Thames Gateway Tramlink research suggested as many as half of the people in Gravesend do not drive with those without cars making it up some of the 10 million anticipated tram users.

Any crossing would ease the pressure off the over-capacity and often congested Dartford Crossing which sees more than 50 million vehicles every year.

Plans for a new road crossing have already been in discussion for over a decade with development plans for The Lower Thames Crossing linking Kent and Essex needing to be decided by Government.

Matt Palmer, executive director of Lower Thames Crossing said “The route of the Lower Thames Crossing was carefully selected after exhaustive reviews of the feasible options, including rail, and it remains the best option to tackle the daily congestion problems at the Dartford Crossing”

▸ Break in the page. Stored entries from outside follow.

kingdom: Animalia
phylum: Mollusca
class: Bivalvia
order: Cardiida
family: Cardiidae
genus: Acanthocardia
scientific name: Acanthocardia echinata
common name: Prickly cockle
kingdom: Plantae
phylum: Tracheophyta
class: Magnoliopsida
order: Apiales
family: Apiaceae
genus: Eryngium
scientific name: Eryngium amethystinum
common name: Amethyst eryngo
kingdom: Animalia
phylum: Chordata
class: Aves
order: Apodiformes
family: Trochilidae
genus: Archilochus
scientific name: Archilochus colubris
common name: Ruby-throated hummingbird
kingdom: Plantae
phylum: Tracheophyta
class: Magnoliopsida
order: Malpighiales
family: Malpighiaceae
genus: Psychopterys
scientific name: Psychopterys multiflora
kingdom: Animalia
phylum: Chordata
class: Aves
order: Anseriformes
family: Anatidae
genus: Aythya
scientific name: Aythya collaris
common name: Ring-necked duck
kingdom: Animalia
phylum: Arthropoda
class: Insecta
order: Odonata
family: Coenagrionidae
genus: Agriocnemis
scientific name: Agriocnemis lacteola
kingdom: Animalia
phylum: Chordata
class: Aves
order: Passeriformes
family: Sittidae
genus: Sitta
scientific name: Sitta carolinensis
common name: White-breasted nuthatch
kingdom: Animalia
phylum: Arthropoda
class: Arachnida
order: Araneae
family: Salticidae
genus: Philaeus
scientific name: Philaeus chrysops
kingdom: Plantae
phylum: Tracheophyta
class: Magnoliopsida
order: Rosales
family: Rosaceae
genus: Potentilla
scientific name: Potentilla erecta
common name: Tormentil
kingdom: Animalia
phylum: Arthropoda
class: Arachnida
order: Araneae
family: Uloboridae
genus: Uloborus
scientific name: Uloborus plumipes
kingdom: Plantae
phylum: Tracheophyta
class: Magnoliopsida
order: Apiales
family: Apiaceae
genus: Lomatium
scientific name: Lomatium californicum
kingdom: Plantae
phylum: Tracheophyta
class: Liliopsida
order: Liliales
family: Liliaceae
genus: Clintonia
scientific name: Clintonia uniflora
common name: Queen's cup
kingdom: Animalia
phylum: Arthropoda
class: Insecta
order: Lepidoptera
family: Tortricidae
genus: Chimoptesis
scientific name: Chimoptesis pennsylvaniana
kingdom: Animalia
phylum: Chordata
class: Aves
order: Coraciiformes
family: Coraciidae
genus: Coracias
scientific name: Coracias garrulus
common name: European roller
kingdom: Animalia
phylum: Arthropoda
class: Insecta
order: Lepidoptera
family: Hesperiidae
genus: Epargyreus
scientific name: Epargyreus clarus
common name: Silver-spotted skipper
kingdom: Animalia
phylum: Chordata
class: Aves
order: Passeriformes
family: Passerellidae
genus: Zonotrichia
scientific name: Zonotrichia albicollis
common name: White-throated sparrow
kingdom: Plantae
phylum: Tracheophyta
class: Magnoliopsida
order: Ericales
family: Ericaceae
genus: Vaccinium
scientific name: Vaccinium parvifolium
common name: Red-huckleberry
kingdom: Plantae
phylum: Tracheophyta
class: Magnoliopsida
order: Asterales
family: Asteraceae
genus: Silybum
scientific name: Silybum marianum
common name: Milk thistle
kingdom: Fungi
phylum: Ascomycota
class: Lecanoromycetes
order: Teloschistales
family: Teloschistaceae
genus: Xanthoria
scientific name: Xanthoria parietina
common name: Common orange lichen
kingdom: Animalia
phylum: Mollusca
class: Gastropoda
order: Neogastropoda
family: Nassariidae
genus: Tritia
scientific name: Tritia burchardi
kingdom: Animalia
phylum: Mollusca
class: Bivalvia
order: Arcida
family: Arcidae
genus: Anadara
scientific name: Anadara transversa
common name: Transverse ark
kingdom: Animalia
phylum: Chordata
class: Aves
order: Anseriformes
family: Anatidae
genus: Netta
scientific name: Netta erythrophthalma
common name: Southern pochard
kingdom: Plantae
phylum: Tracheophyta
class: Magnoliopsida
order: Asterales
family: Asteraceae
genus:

“It will almost double road capacity across the Thames east of London and cut traffic using the Dartford Crossing by 13 million vehicles a year, making a significant difference to congestion, which impacts tens of millions of people every year.”

“Almost half of the traffic which uses the Dartford Crossing are goods vehicles and new road crossing is vital to help the road network to cope with growing freight demands.”

“Dartford Crossing simply can’t cope with the volumes of traffic using it and the Lower Thames Crossing will change that, not only reducing traffic by 22 per cent but also by cutting the number of incidents, which happen almost daily and cause even more delays.”